I know that I already have not just one, but many individuals who are 100% on my side. I have that. I know it, yet I still want it. It’s as if I feel like I don’t have what I know I have. This is the feeling I get, it’s almost metaphorical in that I either can’t see what I have or just, as they say, “Not happy with what I already have.” But I am happy with everything that I have. Yet I seem to still long for what I already have. This kind of idea is baffling. It’s baffling me, and might seem baffling, almost paradoxical to others. I wonder if others feel this way. The same for having people on my side—I have that. I’m thinking the effects of the schizophrenia are causing this distorted view—basically the view that the good that I have might not really be good. It is good. And everything is certainly ‘good enough,’ too. So what could this sort of schizophrenic mind trick be all about?

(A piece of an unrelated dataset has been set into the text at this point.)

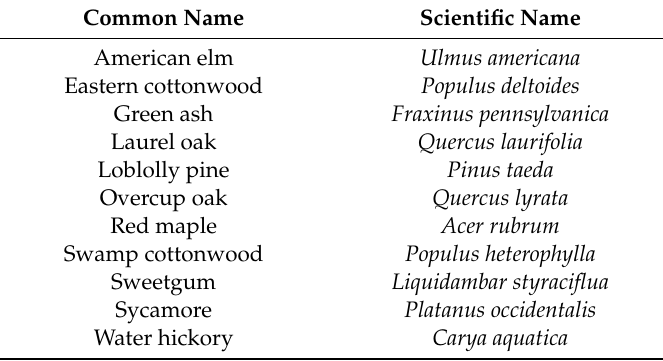
Table 2. Timber species other than cypress-tupelo ( Taxodium–Nyssa species ) present on tracts classified as “mixed”. Mixed tracts contained at least two-thirds composition of one or more of the listed species below. Other vegetation (e.g., shrubs, vines, and herbaceous plants) were present, but not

My wife, for example, she loves me unconditionally and is 100% on my side. I seem and feel like I know this but I still want it. Not more of it. I just want it, crave it—it’s like I still want what I already have. I’m not trying to belittle, attack or accuse anybody. I simply wonder how to cope with this kind of mind play when it occurs. Others, you, included, and my wife and support team do take how I perceive things—through my “lens”—both the good and the bad into foremost view and do respond to my needs—what I want and not simply what I might want out of petty desire. Yet I still want that. And the feeling causes me both angst and confusion—perhaps powerlessness, too.


So I ask, what is it that I’m missing or not getting here? The “Schizophrenic Lens” can be so distorting and literally not make sense—at all.


I deserve to be heard, for one thing. Not just seen. And I have that. Other people do see and hear me, and so many fully consider all my limitations as well as my strengths and give me the benefit of the doubt when they can. Some do not, but that’s just Life.


I don’t give up. I am not giving up. I'm invested in this, though lately, I’ve been in that mindset where I believe that, given the schizophrenia and the more negative impact it has had on my life and perceptions with reality—and there are many examples, I’m sure most are common, from grief, to loss, and the list goes on, but especially when things, especially in my own head, whether I realize it or not—that they’re more symptomatic and not real, I think to myself, "I just want to move to the English countryside and start my life over again, altogether," you know? But I push through. If I would follow that impulse of moving away, literally and restart everything, that would turn out to be the most devastating thing I could do. I have all that I need and want right now. The distortion that the “lens” of schizophrenia causes, I can further illustrate, especially when under more than usual stress levels, and all of my senses become heightened, to frightening levels.


The other day, my room temperature was not heating higher than 70. The thermostat read 70—not 75, as I had set it—for 24 hours. What I saw was the digital number "70" on the thermostat. When my wife—and again, I'm not arguing, blaming of complaining—said (as I hear from others as well) that I "imagined" [that] (for example).


I need you to know that I saw 70 while my wife saw 75—on the same exact thermostat at the same exact time. I'm not "joking around" by mentioning this obvious delusion—which I fully acknowledge as such—it messes incredibly so with my already schizophrenic mind, or “lens.”


I know that I have Sz (schizophrenia) and I trusted my wife's perspective more than my own, but just with that "little" day-to-day example, are you able to grasp the kind of impact that such a thing has on me? Then the spiraling down from there would consist of my questioning—in complete isolation—if all individual things in my life and experiences—my friends, even my own name—to question if such things are real or not, and knowing that I could never know the answers, except by hearing it—again, perhaps through the veil of delusion—from people I trust, then trusting if the answer or they are real or if they might have said, “Yes,” yet through my lens, I might hear, “No.”